§ **Records for this task**:
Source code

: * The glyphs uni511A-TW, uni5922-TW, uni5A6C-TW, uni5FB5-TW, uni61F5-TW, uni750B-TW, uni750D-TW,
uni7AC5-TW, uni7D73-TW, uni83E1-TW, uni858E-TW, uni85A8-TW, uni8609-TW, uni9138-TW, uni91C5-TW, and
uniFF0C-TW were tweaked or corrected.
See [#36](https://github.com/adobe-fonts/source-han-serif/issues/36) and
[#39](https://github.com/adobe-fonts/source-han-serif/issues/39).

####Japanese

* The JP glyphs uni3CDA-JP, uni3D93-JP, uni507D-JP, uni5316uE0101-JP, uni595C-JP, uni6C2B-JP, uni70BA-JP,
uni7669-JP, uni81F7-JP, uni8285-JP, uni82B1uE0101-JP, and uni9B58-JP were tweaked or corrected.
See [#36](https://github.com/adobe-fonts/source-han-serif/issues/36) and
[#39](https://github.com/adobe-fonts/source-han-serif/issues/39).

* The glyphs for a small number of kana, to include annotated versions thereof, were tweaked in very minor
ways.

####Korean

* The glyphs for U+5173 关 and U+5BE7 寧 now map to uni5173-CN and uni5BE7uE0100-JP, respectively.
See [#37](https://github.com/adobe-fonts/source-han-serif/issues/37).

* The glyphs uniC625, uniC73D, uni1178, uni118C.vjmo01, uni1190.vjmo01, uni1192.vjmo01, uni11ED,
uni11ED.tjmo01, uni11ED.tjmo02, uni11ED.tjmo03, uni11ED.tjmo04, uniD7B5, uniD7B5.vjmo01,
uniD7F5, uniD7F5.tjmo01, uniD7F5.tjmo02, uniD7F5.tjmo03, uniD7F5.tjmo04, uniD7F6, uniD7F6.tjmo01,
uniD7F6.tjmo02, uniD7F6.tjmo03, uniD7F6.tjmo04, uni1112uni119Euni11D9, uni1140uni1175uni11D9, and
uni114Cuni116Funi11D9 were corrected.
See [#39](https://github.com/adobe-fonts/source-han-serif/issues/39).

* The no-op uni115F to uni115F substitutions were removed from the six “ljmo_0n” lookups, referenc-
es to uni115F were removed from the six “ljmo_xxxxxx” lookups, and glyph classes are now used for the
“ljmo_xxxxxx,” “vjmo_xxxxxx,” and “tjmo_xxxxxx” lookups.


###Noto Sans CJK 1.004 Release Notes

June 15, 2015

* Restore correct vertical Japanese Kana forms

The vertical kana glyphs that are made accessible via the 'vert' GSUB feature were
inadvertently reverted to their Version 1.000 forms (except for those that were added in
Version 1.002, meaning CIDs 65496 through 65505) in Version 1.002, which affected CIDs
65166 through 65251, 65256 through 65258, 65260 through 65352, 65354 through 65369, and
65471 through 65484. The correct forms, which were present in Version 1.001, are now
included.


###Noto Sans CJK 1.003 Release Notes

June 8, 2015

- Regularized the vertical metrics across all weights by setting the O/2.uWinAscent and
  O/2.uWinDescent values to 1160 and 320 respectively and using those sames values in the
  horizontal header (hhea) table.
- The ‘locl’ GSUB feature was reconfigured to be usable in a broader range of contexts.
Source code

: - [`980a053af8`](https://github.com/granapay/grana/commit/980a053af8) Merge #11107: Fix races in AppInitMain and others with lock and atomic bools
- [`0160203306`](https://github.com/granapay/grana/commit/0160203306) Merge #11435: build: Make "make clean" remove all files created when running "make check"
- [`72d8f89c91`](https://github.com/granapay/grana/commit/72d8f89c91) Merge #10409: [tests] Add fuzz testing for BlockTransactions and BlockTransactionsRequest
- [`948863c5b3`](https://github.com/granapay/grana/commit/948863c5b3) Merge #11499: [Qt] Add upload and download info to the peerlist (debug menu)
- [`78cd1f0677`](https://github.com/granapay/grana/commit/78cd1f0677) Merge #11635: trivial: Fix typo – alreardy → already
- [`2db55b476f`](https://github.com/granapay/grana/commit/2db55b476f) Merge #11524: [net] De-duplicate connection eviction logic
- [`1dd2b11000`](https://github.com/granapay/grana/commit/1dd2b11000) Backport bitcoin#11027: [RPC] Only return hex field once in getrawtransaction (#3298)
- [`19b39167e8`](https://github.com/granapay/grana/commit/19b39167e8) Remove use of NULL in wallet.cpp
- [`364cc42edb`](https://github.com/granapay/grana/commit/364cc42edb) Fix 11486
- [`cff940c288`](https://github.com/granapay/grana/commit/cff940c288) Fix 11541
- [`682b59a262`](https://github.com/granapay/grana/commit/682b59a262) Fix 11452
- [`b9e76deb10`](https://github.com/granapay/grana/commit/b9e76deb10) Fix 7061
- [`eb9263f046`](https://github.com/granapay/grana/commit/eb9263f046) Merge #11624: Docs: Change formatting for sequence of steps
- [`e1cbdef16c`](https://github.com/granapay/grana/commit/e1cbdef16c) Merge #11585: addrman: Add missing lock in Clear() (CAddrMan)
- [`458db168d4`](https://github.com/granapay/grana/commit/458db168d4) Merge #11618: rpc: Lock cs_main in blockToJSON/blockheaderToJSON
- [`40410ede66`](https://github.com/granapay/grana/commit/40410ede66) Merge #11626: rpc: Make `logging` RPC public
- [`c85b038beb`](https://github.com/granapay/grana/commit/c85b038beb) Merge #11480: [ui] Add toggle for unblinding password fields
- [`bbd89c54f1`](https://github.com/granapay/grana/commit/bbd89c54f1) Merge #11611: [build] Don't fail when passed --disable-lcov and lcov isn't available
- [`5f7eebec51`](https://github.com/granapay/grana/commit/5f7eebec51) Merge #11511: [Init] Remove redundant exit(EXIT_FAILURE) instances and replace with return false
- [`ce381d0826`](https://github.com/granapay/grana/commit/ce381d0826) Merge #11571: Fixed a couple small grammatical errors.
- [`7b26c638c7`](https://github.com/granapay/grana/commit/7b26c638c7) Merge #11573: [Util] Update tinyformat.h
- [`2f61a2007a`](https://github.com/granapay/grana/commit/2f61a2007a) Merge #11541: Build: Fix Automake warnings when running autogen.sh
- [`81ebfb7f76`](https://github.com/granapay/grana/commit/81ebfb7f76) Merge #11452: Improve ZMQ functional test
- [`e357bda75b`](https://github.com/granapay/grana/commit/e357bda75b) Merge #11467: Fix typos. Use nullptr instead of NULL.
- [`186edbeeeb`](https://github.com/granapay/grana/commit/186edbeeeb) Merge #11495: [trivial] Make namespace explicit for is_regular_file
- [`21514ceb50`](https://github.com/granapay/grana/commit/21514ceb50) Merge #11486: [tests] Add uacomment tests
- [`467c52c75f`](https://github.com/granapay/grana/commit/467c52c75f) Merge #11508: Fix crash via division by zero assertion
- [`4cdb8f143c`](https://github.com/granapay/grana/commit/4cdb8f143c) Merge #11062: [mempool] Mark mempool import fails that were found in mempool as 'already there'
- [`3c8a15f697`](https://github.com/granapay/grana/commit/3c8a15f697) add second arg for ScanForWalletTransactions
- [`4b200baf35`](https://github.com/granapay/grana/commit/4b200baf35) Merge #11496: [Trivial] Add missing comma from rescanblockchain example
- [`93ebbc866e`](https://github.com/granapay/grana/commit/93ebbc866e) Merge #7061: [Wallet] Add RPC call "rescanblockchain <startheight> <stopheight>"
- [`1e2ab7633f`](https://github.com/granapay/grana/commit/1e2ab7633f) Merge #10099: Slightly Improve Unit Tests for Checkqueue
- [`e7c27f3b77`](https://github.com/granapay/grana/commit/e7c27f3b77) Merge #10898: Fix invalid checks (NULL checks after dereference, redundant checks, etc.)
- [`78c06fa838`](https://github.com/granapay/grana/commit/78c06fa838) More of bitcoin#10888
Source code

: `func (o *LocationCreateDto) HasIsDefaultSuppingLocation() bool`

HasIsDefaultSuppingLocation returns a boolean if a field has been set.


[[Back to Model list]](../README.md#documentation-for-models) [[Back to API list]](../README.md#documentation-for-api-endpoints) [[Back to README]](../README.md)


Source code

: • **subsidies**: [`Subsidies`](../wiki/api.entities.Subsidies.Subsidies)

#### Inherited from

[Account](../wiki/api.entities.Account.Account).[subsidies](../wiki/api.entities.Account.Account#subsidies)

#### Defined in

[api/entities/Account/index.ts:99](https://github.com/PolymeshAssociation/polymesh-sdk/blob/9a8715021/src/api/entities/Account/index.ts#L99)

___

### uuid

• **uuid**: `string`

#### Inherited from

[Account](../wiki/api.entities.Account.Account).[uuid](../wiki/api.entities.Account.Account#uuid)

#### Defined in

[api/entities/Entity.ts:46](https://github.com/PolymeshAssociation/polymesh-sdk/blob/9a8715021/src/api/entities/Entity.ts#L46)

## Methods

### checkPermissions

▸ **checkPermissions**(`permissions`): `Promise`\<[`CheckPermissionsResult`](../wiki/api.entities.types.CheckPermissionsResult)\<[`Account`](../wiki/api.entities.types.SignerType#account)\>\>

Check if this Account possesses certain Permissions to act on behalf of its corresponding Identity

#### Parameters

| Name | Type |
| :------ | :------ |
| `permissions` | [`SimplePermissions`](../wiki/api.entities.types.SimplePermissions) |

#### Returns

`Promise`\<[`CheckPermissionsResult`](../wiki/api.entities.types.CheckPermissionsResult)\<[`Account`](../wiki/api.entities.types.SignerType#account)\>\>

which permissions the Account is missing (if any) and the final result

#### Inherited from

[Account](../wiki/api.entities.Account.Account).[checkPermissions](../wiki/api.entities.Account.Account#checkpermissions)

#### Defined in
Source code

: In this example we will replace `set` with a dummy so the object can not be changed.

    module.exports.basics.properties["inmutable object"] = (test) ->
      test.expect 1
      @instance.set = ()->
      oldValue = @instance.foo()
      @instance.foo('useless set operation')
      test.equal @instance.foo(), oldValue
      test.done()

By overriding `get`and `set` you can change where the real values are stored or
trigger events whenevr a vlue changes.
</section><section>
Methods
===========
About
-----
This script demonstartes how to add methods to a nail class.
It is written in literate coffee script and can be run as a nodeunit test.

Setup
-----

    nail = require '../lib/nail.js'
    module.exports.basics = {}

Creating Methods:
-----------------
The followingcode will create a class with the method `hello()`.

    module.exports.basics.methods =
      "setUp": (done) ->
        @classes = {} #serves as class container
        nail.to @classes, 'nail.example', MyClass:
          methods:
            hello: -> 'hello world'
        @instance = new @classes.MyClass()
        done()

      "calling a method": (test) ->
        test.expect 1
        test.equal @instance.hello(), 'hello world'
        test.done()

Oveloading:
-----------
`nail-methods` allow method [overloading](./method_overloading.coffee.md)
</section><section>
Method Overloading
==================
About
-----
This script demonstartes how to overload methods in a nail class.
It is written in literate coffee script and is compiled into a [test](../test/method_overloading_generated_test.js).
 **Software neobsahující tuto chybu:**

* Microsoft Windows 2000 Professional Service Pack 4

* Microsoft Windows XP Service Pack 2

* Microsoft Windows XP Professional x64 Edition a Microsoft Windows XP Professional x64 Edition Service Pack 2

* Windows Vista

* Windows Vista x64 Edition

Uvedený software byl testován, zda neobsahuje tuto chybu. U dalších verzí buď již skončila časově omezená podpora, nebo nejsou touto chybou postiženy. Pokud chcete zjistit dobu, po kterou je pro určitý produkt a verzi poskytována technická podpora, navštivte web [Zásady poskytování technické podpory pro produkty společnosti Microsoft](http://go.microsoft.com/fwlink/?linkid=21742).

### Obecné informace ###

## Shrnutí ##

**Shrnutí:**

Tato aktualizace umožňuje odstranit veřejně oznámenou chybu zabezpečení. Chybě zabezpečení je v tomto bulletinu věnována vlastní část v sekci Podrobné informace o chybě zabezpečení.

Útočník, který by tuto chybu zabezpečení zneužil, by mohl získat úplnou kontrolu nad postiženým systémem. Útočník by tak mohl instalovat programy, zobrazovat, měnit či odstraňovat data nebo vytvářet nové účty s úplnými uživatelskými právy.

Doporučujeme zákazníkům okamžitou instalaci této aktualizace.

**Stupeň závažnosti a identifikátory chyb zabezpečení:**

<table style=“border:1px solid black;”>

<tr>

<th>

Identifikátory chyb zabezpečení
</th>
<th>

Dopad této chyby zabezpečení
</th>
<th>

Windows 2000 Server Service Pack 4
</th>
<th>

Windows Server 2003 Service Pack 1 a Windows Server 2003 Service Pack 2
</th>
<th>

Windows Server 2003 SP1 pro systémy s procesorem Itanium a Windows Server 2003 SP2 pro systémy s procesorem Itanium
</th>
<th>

§ **Exercise**: Within the records, on how many lines does the word "replace" appear? Provide the number alone.

§ **Answer area**: 2